I feel like I am missing some important piece for justification of the use of mixed model. Any hint would be highly appreciated.
Best Answer
Taking your second point first, your analysis of Day looked at the aggregate across days and there is no Day effect on average. There might be one on Day 2 but you really should have a justification for believing Day 2 more than other days.
Point 1, that Day 1 isn't significant while Day 2 does show an effect is a meaningless point to make.
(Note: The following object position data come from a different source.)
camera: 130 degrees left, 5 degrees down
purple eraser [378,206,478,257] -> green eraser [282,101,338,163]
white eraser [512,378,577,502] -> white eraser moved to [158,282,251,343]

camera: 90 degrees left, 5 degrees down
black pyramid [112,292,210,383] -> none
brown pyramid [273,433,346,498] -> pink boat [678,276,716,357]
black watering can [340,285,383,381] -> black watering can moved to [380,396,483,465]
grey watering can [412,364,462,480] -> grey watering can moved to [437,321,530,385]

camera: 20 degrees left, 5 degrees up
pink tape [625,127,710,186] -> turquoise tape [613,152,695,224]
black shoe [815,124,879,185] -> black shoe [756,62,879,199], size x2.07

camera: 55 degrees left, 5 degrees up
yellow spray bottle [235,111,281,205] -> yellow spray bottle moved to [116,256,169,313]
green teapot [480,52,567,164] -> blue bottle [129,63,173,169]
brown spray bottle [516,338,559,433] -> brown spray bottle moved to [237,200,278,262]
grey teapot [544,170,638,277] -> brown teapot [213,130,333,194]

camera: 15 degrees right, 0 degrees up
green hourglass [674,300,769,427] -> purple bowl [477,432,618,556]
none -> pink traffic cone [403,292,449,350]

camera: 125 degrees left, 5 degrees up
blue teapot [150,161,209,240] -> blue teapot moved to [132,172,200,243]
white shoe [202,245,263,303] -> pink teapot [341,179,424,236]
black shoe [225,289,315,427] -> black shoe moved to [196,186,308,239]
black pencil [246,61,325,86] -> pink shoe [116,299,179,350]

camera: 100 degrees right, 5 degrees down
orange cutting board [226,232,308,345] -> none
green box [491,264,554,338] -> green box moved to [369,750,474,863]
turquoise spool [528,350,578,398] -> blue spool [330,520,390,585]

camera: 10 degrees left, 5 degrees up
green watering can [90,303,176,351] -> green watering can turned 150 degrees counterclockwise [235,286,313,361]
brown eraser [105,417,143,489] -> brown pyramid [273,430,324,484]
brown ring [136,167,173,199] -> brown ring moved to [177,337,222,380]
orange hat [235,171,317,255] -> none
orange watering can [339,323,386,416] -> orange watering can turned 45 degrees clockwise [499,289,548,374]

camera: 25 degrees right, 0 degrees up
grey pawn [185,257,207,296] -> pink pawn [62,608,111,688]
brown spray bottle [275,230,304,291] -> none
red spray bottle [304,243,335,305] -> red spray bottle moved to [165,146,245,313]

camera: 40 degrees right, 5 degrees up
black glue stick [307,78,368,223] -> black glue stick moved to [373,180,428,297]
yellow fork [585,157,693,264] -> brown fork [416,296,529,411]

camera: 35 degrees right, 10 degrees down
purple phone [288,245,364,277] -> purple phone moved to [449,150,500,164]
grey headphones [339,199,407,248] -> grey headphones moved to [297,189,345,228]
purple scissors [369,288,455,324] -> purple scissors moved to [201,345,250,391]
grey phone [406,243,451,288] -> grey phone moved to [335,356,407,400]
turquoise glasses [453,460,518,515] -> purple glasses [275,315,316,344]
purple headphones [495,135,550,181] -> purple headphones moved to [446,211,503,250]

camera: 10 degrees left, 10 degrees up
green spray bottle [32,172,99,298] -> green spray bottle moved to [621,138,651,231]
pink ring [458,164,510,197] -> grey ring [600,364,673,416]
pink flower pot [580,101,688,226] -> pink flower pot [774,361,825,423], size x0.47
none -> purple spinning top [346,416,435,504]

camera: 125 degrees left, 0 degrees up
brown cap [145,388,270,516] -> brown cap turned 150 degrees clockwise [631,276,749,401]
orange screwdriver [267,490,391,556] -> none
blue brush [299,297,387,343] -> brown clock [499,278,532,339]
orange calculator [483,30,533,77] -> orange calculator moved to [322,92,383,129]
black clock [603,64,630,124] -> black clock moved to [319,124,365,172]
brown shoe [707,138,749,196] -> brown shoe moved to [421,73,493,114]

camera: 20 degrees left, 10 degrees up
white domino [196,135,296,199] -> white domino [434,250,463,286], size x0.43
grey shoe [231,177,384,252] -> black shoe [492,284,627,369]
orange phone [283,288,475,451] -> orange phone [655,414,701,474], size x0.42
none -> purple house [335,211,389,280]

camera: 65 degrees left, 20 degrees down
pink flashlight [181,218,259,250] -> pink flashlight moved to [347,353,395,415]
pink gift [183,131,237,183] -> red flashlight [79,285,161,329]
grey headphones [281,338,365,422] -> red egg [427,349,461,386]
Ignoring the correlation and analysis techniques, even if what your colleagues claim is true, it's not useful. The implied argument is that the effect of group in Day 1 is different from Day 2 and that wasn't tested. That's what your interaction tested and it's not significant.
Finally, from the tenor of this report it sounds like there's a lot of being hung up on what significant and what's not. For example, if Day 1 and Day 2 effects are both in the same direction but one is significant and one is not are they really contradictory? Think about that.